* [RECORD EXCERPTS]
"""
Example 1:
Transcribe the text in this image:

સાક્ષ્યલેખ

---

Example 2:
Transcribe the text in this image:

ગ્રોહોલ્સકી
"""
* [WHAT YOU WILL DO] Restate the listing word for word.

* [RESULT FOR THIS EXERCISE]
Example 1:
Transcribe the text in this image:

સાક્ષ્યલેખ

---

Example 2:
Transcribe the text in this image:

ગ્રોહોલ્સકી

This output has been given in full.